- Opening Delimiter -
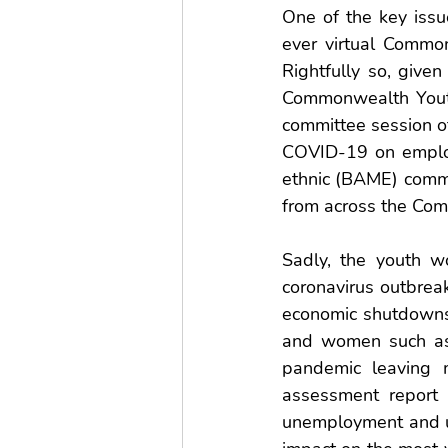
One of the key issu
ever virtual Comm
Rightfully so, give
Commonwealth Youth
committee session of
COVID-19 on employ
ethnic (BAME) commun
from across the Co
Sadly, the youth w
coronavirus outbrea
economic shutdowns 
and women such as r
pandemic leaving m
assessment report
unemployment and un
- Closing Delimiter -
_PROBLEM REQUIREMENTS_: Copy exactly, please, the span of lines that begins at the line with "committee session of" and ends at the last line of the data, both included.

_COMPLETED TASK_:
committee session of
COVID-19 on employ
ethnic (BAME) commun
from across the Co
Sadly, the youth w
coronavirus outbrea
economic shutdowns 
and women such as r
pandemic leaving m
assessment report
unemployment and un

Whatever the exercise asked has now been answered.